#### [Data]
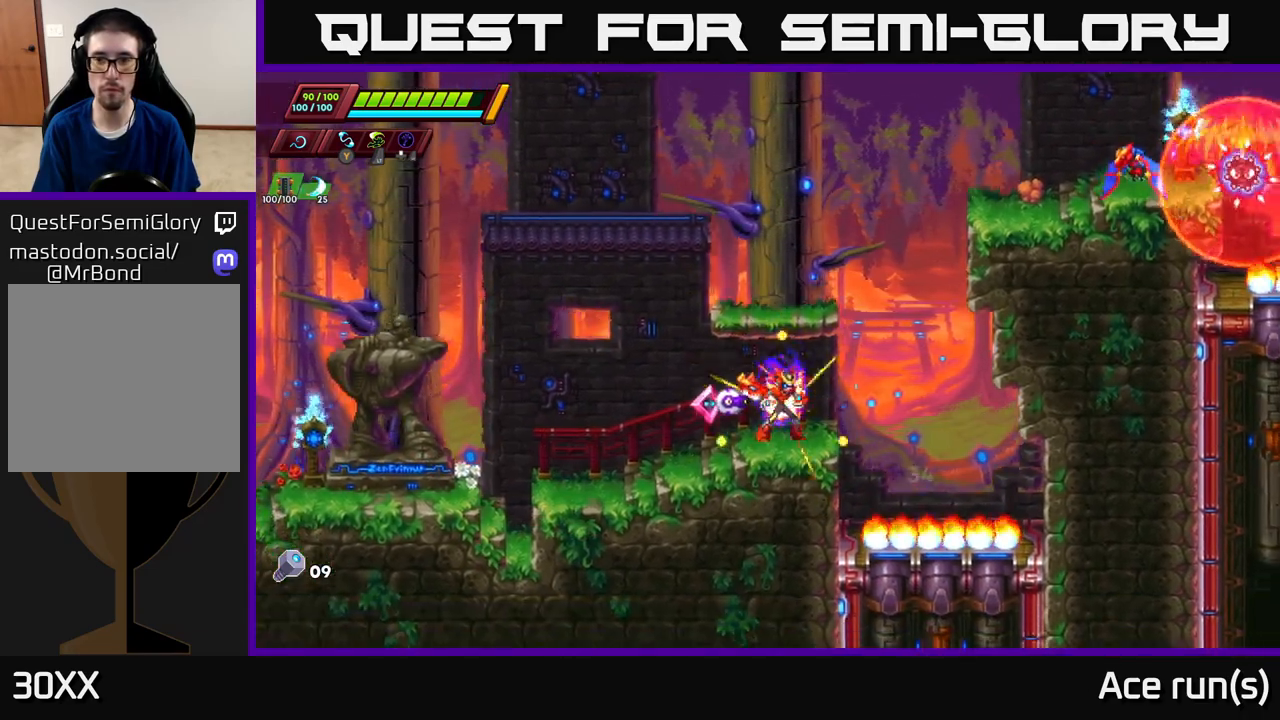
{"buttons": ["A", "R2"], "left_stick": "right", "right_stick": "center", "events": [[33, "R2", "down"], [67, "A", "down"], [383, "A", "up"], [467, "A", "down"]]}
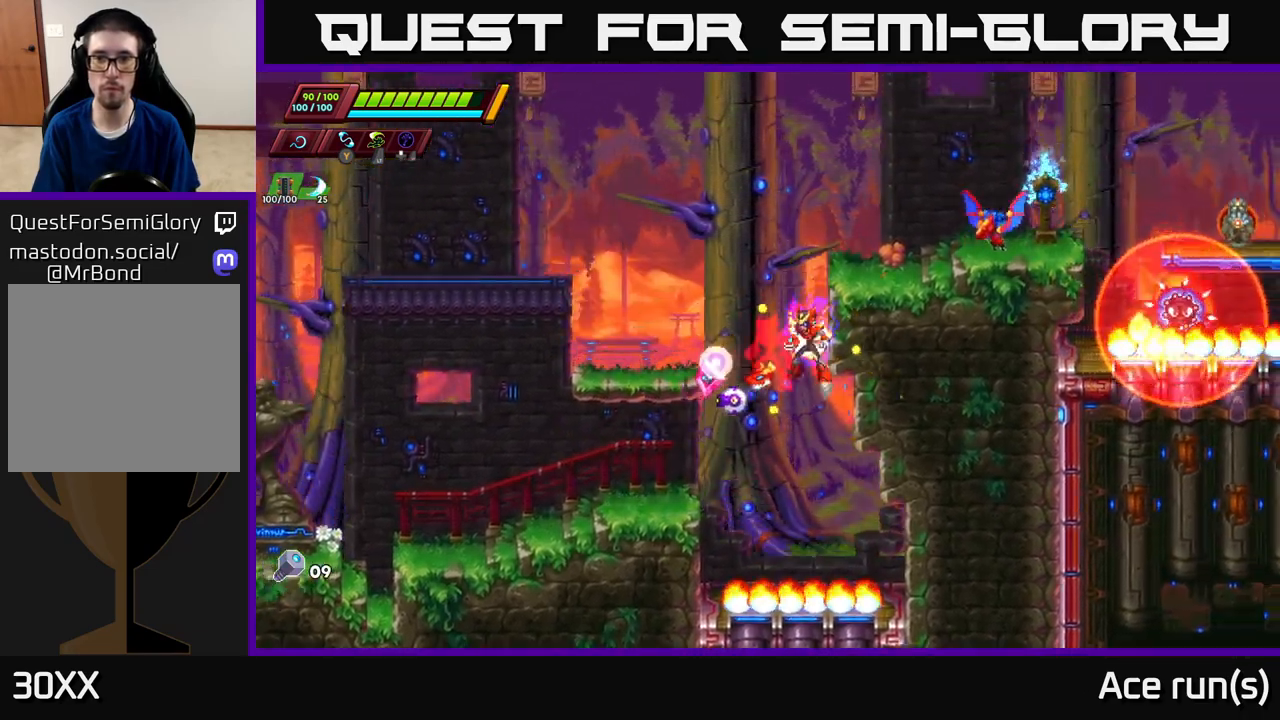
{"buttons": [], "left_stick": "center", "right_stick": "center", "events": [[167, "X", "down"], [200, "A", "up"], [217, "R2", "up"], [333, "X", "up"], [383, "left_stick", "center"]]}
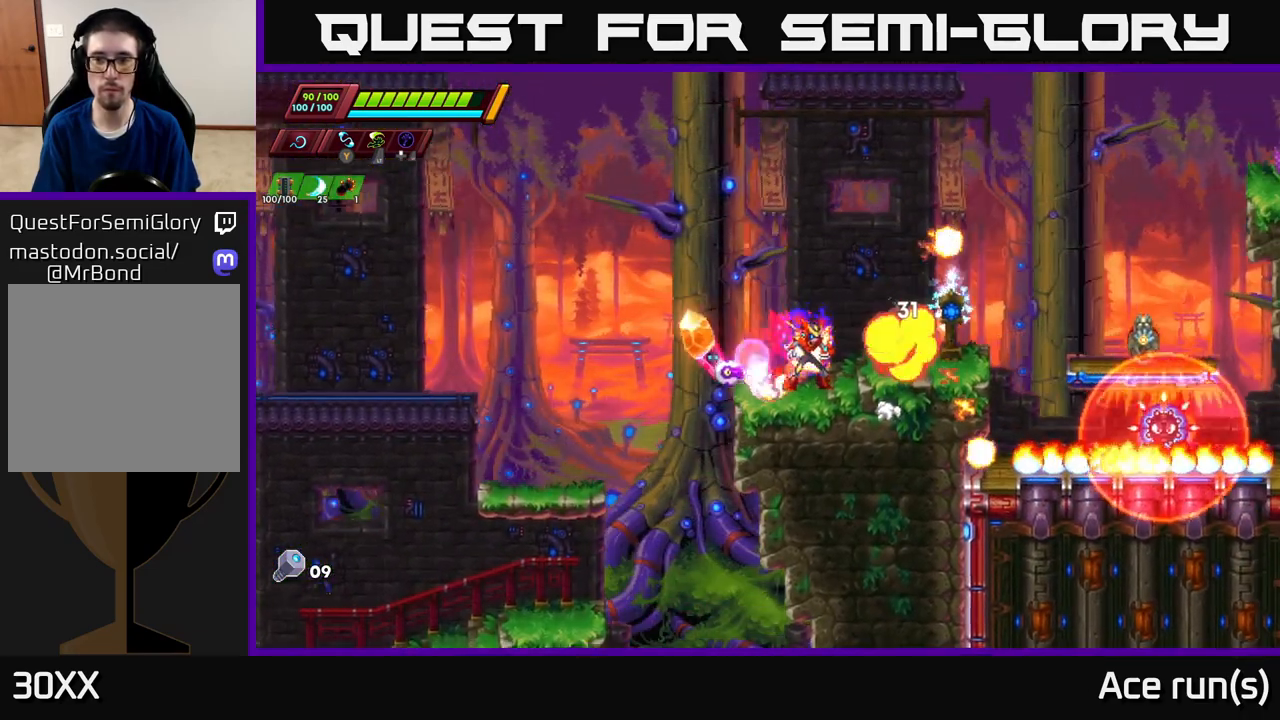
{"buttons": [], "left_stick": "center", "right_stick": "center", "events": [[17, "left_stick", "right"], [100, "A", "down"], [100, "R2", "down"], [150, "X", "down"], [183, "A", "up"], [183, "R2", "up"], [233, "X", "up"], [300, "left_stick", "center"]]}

#### [Task instructions]
Would you return the data above exactly as written, minus the images?

#### [Response to this exercise]
{"buttons": ["A", "R2"], "left_stick": "right", "right_stick": "center", "events": [[33, "R2", "down"], [67, "A", "down"], [383, "A", "up"], [467, "A", "down"]]}
{"buttons": [], "left_stick": "center", "right_stick": "center", "events": [[167, "X", "down"], [200, "A", "up"], [217, "R2", "up"], [333, "X", "up"], [383, "left_stick", "center"]]}
{"buttons": [], "left_stick": "center", "right_stick": "center", "events": [[17, "left_stick", "right"], [100, "A", "down"], [100, "R2", "down"], [150, "X", "down"], [183, "A", "up"], [183, "R2", "up"], [233, "X", "up"], [300, "left_stick", "center"]]}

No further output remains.